Work item
In the entries below, find each line with the string "Akta" and copy it.

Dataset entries
((

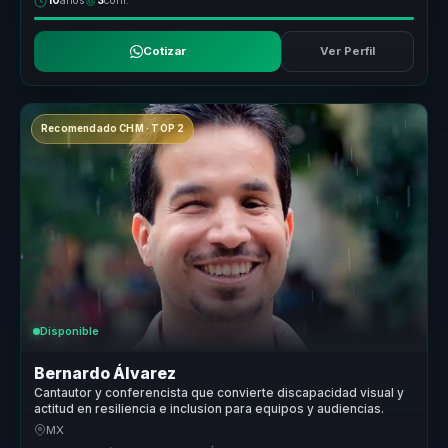
10
años
3
conf.
Cotizar
Ver Perfil
Recomendado CHM · TOP 2
Disponible
Bernardo Álvarez
Cantautor y conferencista que convierte discapacidad visual y
actitud en resiliencia e inclusion para equipos y audiencias.
MX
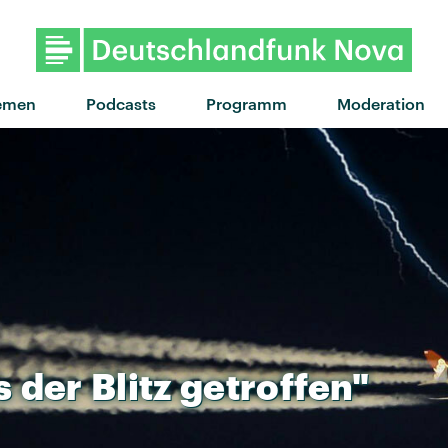
emen
Podcasts
Programm
Moderation
s
der
Blitz
getroffen"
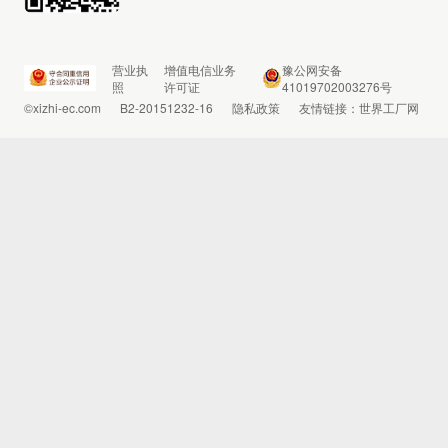
营业执
增值电信业务
豫公网安备
照
许可证
41019702003276号
©xizhi-ec.com
B2-20151232-16
隐私政策
友情链接：
世界工厂网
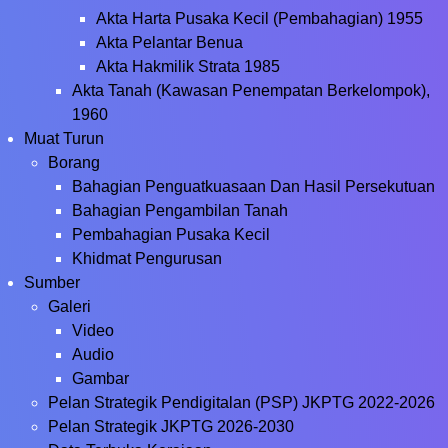
Akta Harta Pusaka Kecil (Pembahagian) 1955
Akta Pelantar Benua
Akta Hakmilik Strata 1985
Akta Tanah (Kawasan Penempatan Berkelompok),
1960
Muat Turun
Borang
Bahagian Penguatkuasaan Dan Hasil Persekutuan
Bahagian Pengambilan Tanah
Pembahagian Pusaka Kecil
Khidmat Pengurusan
Sumber
Galeri
Video
Audio
Gambar
Pelan Strategik Pendigitalan (PSP) JKPTG 2022-2026
Pelan Strategik JKPTG 2026-2030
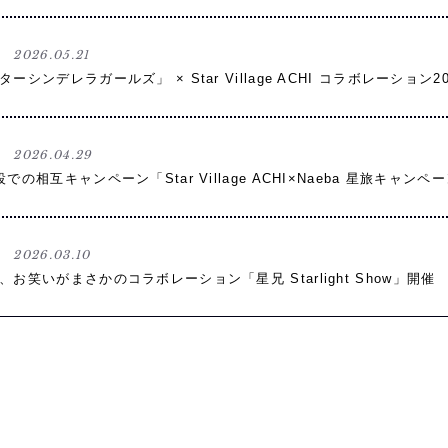
2026.05.21
シンデレラガールズ」 × Star Village ACHI コラボレーション2
2026.04.29
の相互キャンペーン「Star Village ACHI×Naeba 星旅キャンペ
2026.03.10
お笑いがまさかのコラボレーション「星兄 Starlight Show」開催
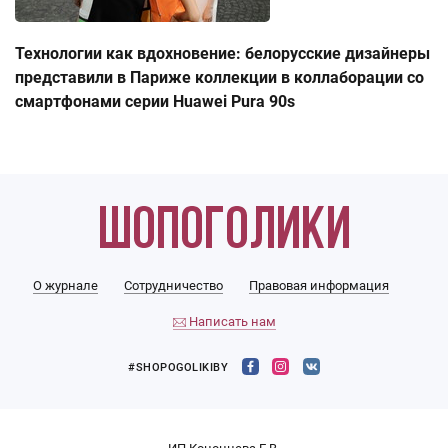
Технологии как вдохновение: белорусские дизайнеры
представили в Париже коллекции в коллаборации со
смартфонами серии Huawei Pura 90s
О журнале
Сотрудничество
Правовая информация
Написать нам
#SHOPOGOLIKIBY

))

Exercise answer
Akta Harta Pusaka Kecil (Pembahagian) 1955
Akta Pelantar Benua
Akta Hakmilik Strata 1985
Akta Tanah (Kawasan Penempatan Berkelompok),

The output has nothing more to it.